Increased Access in Specific Cases

It should be underlined that despite the increased access to information and nuclear-related locations afforded by an additional protocol to a CSA there remain a number of limitations which can be exploited by a would-be proliferator State to:

  • delay providing information (or providing incomplete and imprecise information);
  • delay providing access to specific locations to such an extent that the situation at the location may have changed in the meantime, and/or;
  • set conditions that impede the Agency´s access to information from knowledgeable individuals.

Such delays could potentially provide the State with the time and means to conceal past or current undeclared nuclear activities.

There could, therefore, be cases where the Agency would need further information and access than that provided for under a comprehensive safeguards agreement and an additional protocol in order to assess the consistency of information regarding a State’s nuclear activities. It is therefore proposed that once a State has been found by the Agency to be in non-compliance with its safeguards agreements, measures should be taken to ensure that the State would not be able to delay or impede the Agency’s ability to conduct its activities effectively and efficiently.

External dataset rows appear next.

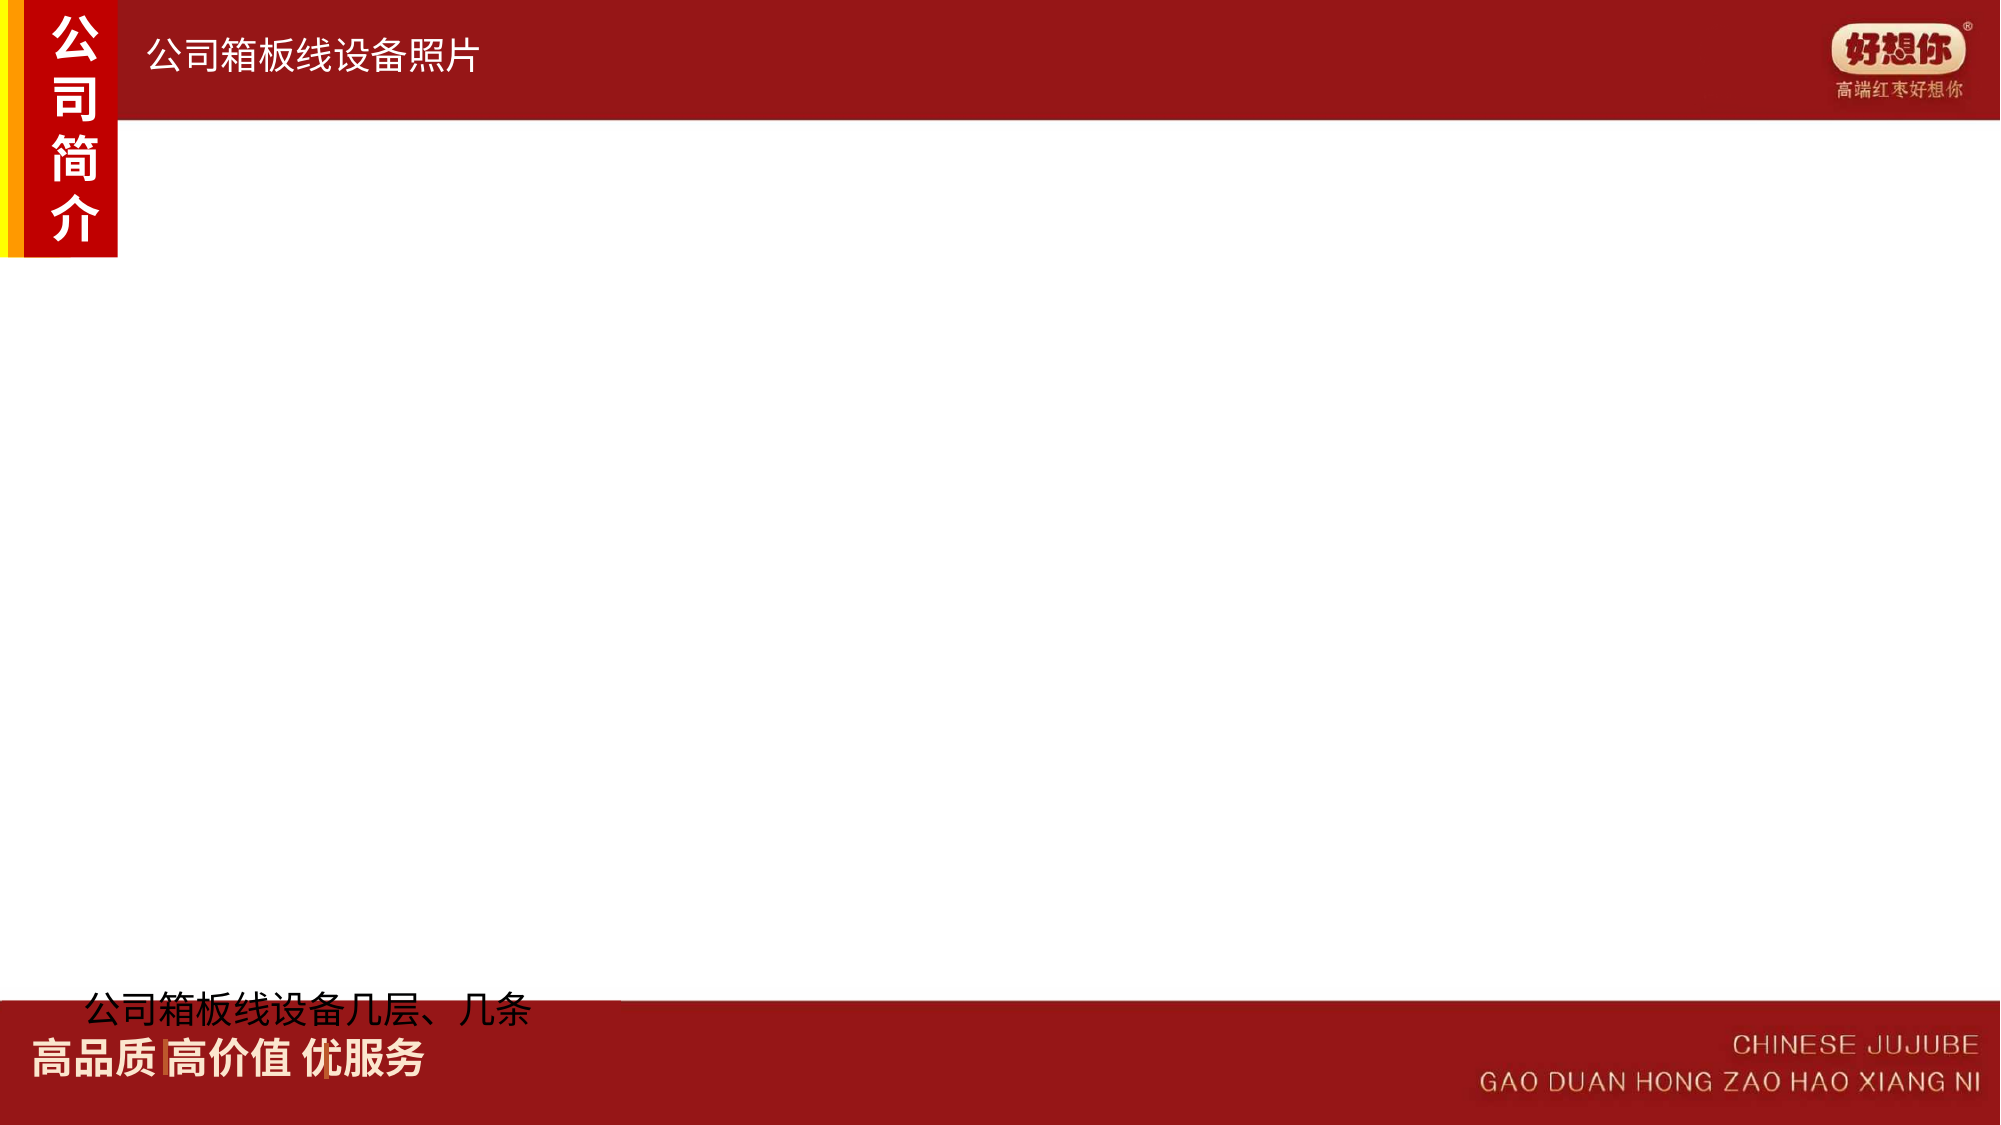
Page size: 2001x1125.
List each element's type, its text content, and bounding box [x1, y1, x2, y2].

picture [0, 0, 2000, 1125]
text_box [7, 0, 23, 259]
text_box [23, 0, 119, 259]
text_box [0, 0, 7, 259]
text_box 公司箱板线设备几层、几条 [68, 978, 548, 1039]
text_box 公司简介 [35, 0, 84, 255]
text_box 公司箱板线设备照片 [130, 24, 499, 85]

In such a case, the Agency’s Board of Governors could call upon that State to provide Agency inspectors and experts with further access to information and locations. This would include short notice access to go anywhere, and interview anyone, at anytime without restrictions and to allow Agency inspectors to use their own equipment as they deem necessary for fulfilling their mandate. Such broader access should be extended to the Agency until such a time that it has been assessed that the State’s declarations are correct and complete. It should be noted that these broad rights are foreseen in Article XII.A.6 of the IAEA Statute 10. The Board could further indicate its intention to report to the UN Security Council any failure of the State to comply with such a request.

Conclusion

In summary, it should be recognized that comprehensive safeguards agreements and additional protocols are essential for the Agency to conduct sufficient activities to assess the consistency of a State´s declared nuclear programme. Nevertheless the rights afforded to the Agency by those instruments are not absolute and as described above there are measures that could be taken in the near term to address some limitations to the Agency’s legal authority and improve the Agency’s assessment capability. However in the rare case of a State found to be in breach of its safeguards commitments, the Agency´s access to information and locations should temporarily be further strengthened by a broad interpretation of States´ obligations in the spirit of the NPT.